-------- Records for this task
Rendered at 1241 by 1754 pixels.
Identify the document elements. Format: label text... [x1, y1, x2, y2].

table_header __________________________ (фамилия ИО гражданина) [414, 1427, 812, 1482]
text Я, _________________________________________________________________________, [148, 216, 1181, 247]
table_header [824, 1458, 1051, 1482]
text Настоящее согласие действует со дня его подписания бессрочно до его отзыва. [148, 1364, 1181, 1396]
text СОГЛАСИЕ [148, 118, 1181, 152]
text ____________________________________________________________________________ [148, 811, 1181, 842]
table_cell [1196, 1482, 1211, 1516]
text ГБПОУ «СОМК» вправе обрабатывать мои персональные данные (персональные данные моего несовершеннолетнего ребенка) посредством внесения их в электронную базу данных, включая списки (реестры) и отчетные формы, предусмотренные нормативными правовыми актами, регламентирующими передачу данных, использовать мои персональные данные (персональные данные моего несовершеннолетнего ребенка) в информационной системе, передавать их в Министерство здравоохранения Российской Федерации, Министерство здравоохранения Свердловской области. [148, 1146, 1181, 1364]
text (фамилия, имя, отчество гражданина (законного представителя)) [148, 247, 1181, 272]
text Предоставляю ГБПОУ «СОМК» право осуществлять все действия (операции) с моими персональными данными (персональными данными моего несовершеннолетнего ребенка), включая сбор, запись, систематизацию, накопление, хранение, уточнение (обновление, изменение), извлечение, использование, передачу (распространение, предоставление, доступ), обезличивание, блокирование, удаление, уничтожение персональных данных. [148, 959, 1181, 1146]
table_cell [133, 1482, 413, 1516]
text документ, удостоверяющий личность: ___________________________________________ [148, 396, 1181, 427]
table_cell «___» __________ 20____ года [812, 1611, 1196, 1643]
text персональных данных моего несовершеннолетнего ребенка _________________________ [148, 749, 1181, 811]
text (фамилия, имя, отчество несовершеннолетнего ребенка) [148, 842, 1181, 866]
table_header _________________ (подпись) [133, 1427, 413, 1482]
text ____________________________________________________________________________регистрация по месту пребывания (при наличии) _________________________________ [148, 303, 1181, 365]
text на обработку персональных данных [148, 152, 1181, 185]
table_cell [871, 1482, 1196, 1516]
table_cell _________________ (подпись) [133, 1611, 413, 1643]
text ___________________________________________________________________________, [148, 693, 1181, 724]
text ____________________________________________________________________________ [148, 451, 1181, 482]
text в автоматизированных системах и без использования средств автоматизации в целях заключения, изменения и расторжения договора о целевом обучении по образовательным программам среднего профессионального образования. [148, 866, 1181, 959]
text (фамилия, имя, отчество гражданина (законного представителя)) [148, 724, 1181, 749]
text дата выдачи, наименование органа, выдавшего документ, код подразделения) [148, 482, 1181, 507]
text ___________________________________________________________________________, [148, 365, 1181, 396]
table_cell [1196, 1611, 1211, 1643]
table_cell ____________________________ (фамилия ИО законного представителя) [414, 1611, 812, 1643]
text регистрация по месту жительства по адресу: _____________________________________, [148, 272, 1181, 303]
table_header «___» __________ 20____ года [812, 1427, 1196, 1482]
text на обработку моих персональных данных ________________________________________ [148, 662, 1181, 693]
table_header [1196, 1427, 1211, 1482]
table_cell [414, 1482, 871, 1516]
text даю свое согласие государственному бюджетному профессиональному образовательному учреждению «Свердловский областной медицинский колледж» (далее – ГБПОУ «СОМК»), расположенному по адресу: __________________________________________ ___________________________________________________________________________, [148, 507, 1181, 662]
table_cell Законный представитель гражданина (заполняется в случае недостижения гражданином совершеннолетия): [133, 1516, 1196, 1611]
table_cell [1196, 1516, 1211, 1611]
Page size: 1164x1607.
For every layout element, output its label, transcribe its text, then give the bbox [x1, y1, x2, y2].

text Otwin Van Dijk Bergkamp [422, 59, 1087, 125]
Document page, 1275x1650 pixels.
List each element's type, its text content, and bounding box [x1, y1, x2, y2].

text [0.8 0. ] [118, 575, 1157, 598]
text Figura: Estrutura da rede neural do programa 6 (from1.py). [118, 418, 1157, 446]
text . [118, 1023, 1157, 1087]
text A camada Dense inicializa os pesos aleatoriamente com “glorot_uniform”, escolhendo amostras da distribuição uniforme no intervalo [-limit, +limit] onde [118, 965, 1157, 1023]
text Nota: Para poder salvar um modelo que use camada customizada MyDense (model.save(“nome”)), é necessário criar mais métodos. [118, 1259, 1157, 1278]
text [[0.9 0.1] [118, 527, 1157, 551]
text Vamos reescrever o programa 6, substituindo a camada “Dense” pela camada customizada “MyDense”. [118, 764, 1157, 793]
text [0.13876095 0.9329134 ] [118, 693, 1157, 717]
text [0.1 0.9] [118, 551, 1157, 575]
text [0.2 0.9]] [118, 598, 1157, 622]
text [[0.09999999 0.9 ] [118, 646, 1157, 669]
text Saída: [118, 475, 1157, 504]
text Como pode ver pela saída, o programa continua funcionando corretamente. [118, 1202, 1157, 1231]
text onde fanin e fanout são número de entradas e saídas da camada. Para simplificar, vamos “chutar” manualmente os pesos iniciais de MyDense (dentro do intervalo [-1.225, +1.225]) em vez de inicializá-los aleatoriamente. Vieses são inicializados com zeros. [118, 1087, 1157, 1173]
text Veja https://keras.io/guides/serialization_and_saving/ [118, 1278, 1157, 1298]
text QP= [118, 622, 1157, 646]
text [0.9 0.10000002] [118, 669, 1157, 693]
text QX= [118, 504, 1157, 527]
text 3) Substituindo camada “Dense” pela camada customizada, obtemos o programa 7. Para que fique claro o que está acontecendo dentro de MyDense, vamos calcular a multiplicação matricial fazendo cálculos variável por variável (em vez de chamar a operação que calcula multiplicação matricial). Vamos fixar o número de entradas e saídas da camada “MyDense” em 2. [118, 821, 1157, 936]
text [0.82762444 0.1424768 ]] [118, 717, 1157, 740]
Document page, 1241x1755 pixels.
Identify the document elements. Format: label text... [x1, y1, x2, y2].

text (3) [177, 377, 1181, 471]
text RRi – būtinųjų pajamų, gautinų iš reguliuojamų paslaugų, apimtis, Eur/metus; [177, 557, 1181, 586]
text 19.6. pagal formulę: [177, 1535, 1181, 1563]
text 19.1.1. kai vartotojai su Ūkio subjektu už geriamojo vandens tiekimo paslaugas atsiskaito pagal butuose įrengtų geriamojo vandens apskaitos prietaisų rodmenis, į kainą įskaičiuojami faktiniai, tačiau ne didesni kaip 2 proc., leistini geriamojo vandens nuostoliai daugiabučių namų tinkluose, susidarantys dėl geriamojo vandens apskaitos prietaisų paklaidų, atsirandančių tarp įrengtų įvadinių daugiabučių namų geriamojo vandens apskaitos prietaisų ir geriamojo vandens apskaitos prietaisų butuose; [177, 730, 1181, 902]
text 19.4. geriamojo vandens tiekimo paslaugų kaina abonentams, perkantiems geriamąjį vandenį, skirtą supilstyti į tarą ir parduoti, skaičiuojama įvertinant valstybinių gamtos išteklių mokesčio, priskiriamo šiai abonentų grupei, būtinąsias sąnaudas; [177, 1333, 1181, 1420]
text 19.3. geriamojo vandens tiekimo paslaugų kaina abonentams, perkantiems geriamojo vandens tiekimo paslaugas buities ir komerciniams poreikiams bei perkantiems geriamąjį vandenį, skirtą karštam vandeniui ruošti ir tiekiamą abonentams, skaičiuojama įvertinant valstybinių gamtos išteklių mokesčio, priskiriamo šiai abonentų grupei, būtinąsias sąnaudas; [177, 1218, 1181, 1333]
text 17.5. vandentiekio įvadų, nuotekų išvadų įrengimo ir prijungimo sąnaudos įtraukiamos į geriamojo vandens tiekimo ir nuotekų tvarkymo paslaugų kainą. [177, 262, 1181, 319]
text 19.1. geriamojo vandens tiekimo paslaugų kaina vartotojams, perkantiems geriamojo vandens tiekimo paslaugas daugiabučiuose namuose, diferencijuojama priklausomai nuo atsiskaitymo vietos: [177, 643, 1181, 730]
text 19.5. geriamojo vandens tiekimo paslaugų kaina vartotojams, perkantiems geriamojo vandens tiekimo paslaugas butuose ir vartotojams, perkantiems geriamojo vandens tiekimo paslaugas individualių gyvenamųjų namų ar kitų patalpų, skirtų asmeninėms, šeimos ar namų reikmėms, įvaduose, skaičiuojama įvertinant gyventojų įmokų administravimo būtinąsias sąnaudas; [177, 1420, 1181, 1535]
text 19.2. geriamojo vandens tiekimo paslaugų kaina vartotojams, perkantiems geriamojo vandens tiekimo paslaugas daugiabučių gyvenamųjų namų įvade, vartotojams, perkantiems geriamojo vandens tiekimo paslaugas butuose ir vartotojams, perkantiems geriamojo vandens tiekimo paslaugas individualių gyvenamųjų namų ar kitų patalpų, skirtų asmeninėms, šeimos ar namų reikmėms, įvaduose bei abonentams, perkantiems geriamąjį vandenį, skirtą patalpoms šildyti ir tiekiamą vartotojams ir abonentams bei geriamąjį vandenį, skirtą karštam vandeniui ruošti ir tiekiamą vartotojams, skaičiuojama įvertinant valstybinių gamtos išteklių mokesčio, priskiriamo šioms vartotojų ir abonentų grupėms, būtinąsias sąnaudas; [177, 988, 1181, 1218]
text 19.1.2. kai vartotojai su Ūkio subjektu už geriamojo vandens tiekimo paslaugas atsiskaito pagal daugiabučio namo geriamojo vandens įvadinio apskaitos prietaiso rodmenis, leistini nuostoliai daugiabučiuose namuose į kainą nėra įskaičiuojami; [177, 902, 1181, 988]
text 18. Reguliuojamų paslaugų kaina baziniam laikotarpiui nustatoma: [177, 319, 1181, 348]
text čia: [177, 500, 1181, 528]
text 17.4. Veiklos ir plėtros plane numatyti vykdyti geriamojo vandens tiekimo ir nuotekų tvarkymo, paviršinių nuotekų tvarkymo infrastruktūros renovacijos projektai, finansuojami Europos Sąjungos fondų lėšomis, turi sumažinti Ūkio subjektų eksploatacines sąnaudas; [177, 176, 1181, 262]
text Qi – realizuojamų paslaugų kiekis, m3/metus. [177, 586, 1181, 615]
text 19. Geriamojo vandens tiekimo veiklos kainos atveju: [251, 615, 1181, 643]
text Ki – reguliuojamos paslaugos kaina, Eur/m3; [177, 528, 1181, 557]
----------------
Task goal: Convert the lines from the one containing "text (3) [177, 377, 1181, 471]" through the one containing "text 19.3. geriamojo", both included, into a numbered list. Leave out any blank lines.

Solution below:
1. text (3) [177, 377, 1181, 471]
2. text RRi – būtinųjų pajamų, gautinų iš reguliuojamų paslaugų, apimtis, Eur/metus; [177, 557, 1181, 586]
3. text 19.6. pagal formulę: [177, 1535, 1181, 1563]
4. text 19.1.1. kai vartotojai su Ūkio subjektu už geriamojo vandens tiekimo paslaugas atsiskaito pagal butuose įrengtų geriamojo vandens apskaitos prietaisų rodmenis, į kainą įskaičiuojami faktiniai, tačiau ne didesni kaip 2 proc., leistini geriamojo vandens nuostoliai daugiabučių namų tinkluose, susidarantys dėl geriamojo vandens apskaitos prietaisų paklaidų, atsirandančių tarp įrengtų įvadinių daugiabučių namų geriamojo vandens apskaitos prietaisų ir geriamojo vandens apskaitos prietaisų butuose; [177, 730, 1181, 902]
5. text 19.4. geriamojo vandens tiekimo paslaugų kaina abonentams, perkantiems geriamąjį vandenį, skirtą supilstyti į tarą ir parduoti, skaičiuojama įvertinant valstybinių gamtos išteklių mokesčio, priskiriamo šiai abonentų grupei, būtinąsias sąnaudas; [177, 1333, 1181, 1420]
6. text 19.3. geriamojo vandens tiekimo paslaugų kaina abonentams, perkantiems geriamojo vandens tiekimo paslaugas buities ir komerciniams poreikiams bei perkantiems geriamąjį vandenį, skirtą karštam vandeniui ruošti ir tiekiamą abonentams, skaičiuojama įvertinant valstybinių gamtos išteklių mokesčio, priskiriamo šiai abonentų grupei, būtinąsias sąnaudas; [177, 1218, 1181, 1333]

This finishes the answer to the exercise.